Die letale Diagnose "Hirntod" teilen die Bundesregierung und speziell Außenminister Maas nicht. Er nannte die NATO die "Lebensversicherung Europas" und sieht Chancen für einen Neubeginn.

Laut Maas geht es jetzt darum, die Debatte in "geordnete Bahnen" zu lenken und deutlich zu machen, dass die NATO funktioniere und eine Zukunft habe. Um dies zu erreichen, plädiert der Minister dafür, möglichst bald eine Expertengruppe unter Vorsitz Stoltenbergs einzusetzen, die binnen Jahresfrist entsprechende Reformideen ausarbeitet. Denkbar wären etwa häufigere Treffen auf Regierungsebene nach dem Vorbild der Europäischen Union, um den Austausch über "zentrale Fragen" zu vertiefen. Viel konkreter will der Außenminister vorerst aber nicht werden.

Stoltenberg als Moderator

Maas‘ Vorschlag sei "wertvoll", lobt NATO-Generalsekretär Stoltenberg, denn er ziele darauf ab, die NATO als "Plattform des Dialogs" zu stärken um den aktuellen Herausforderungen gemeinsam zu begegnen, denen Nordamerika und Europa

Die warmen Worte des Generalsekretärs sollte man freilich nicht überbewerten. Stoltenbergs Aufgabe besteht vor allem im Moderieren. Und sein Hauptinteresse ist es aktuell, den entstandenen Schaden zu begrenzen. Nach den Dauerattacken und den Alleingängen von US-Präsident Donald Trump hat es der Norweger nun auch noch mit einem widerspenstigen Hausherrn im Elysée zu tun.

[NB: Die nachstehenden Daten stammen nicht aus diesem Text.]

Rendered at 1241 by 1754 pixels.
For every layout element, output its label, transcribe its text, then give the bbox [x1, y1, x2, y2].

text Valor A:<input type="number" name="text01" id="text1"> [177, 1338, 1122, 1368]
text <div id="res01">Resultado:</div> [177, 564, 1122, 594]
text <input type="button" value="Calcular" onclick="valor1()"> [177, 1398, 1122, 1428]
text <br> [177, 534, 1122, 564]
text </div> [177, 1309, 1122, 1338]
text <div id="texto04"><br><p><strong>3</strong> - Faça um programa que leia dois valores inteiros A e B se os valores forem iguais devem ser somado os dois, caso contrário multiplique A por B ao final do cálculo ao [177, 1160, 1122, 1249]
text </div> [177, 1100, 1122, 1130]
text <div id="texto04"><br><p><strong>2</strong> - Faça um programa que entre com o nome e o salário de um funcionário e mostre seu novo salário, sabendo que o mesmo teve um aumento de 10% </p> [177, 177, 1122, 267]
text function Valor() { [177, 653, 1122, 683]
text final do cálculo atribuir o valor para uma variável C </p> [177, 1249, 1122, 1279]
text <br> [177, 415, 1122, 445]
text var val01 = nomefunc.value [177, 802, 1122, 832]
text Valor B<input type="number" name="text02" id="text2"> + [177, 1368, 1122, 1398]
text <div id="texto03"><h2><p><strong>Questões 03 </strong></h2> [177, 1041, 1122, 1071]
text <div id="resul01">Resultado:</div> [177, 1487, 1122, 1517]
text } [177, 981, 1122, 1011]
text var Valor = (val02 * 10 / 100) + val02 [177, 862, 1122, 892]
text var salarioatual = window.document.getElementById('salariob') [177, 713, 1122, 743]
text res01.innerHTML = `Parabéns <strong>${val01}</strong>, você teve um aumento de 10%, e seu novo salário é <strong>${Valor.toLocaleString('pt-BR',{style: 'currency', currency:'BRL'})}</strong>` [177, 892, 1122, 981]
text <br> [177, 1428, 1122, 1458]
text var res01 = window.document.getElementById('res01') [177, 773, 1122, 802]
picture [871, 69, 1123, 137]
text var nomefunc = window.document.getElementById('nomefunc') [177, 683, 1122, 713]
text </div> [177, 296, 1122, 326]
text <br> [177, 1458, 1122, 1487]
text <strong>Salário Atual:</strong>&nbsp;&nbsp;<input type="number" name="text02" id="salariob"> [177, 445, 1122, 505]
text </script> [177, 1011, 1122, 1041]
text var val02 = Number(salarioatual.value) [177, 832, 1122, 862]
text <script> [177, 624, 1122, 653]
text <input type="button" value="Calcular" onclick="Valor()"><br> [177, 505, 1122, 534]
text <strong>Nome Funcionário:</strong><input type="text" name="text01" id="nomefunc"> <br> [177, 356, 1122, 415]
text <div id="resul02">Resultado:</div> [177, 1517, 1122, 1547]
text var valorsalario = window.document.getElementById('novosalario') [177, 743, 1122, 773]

Pompeo hält sich mit einem Urteil zurück

Ob Außenminister Maas mit seinem Vermittlungsvorstoß Erfolg hat, entscheidet sich ohnehin nicht sofort und nicht in Brüssel: Anfang Dezember kommen Trump und Macron nach London zum großen NATO-Jubiläumsgipfel. Dann wird sich zeigen, ob es das Thema auf die Tagesordnung schafft. Oder ob es wieder einmal vor allem um die Höhe der Militärausgaben geht.

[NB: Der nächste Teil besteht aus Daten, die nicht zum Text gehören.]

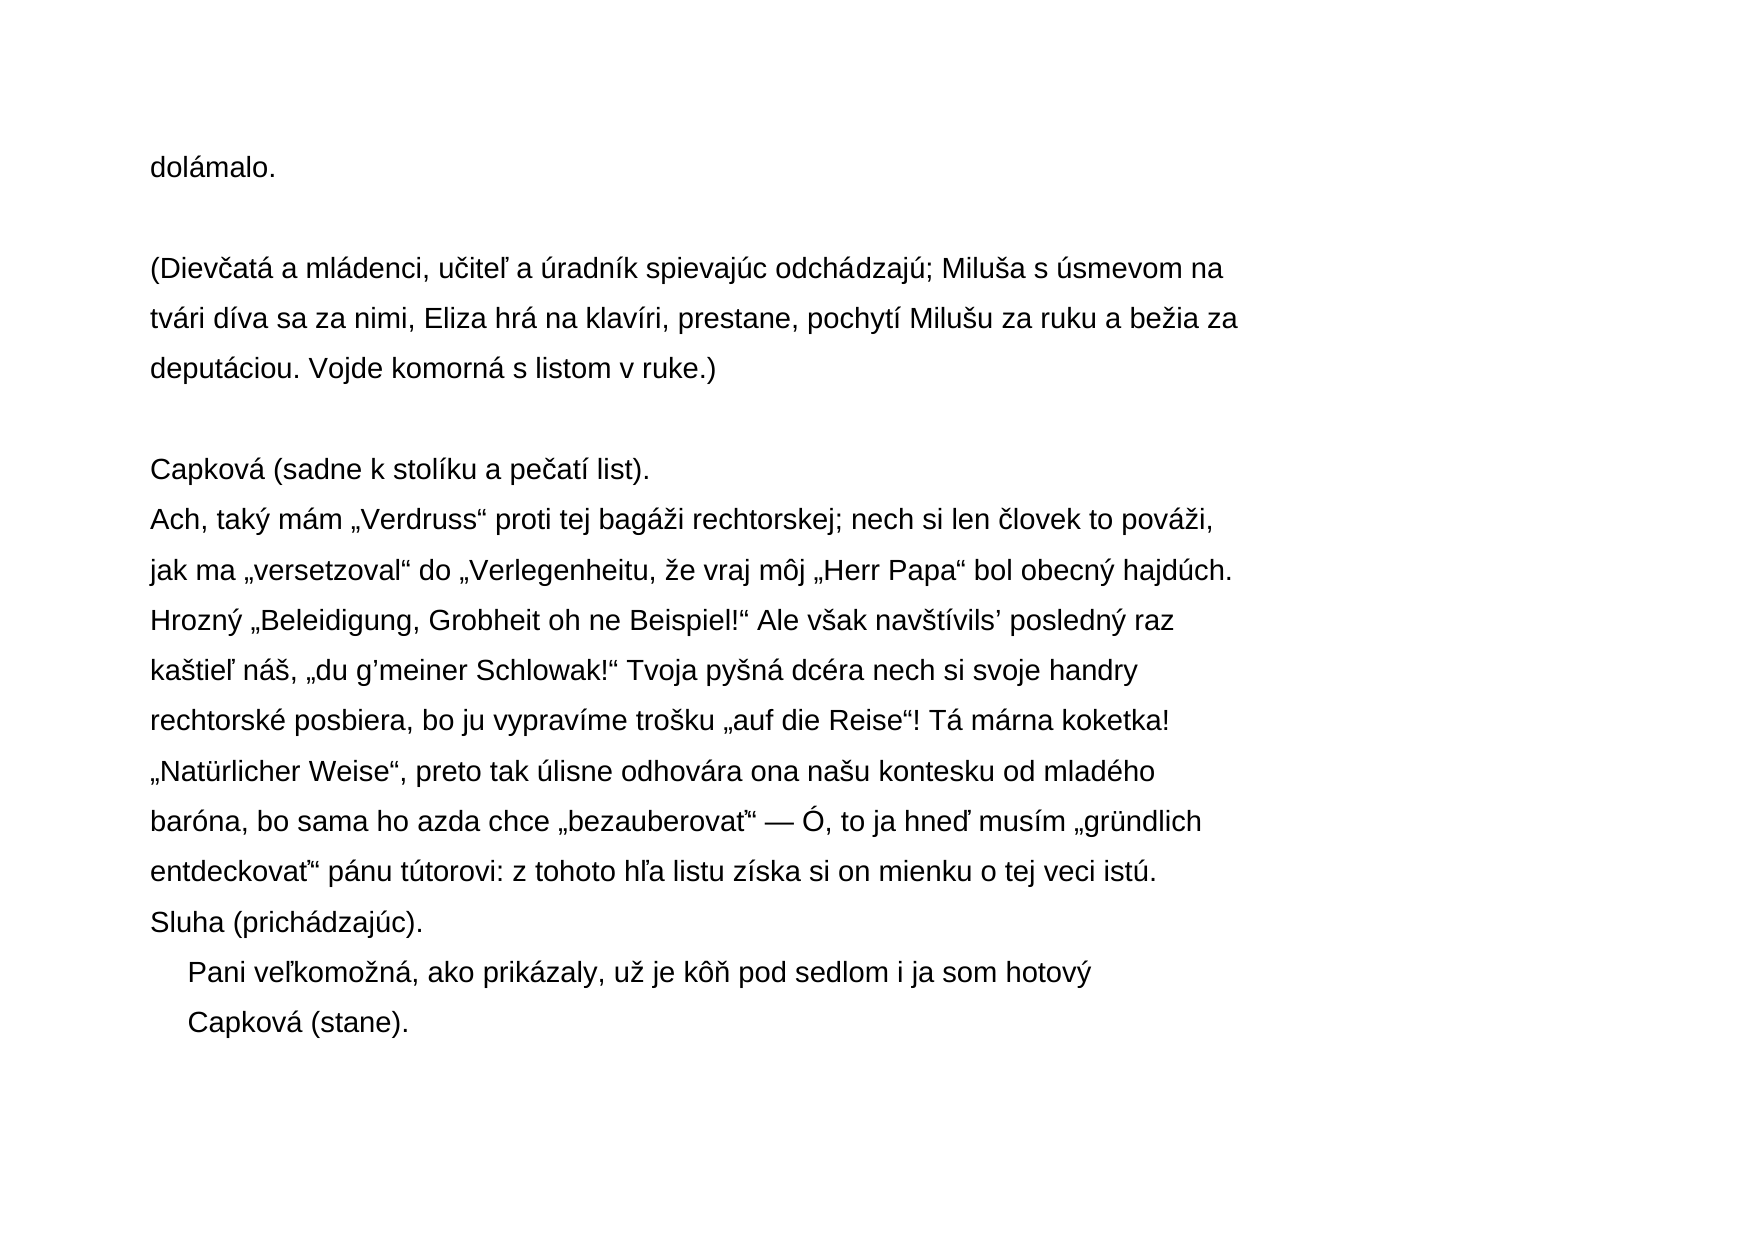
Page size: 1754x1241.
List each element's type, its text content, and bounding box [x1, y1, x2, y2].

Trumps Chefdiplomat Mike Pompeo jedenfalls, der sich erst vor wenigen Tagen mit Maas in Leipzig getroffen hatte, hielt sich mit einem schnellen Urteil zurück. Er freue sich auf das Treffen im Dezember, so Pompeo, auf gute Gespräche und ein erfolgreiches Meeting der Chefs.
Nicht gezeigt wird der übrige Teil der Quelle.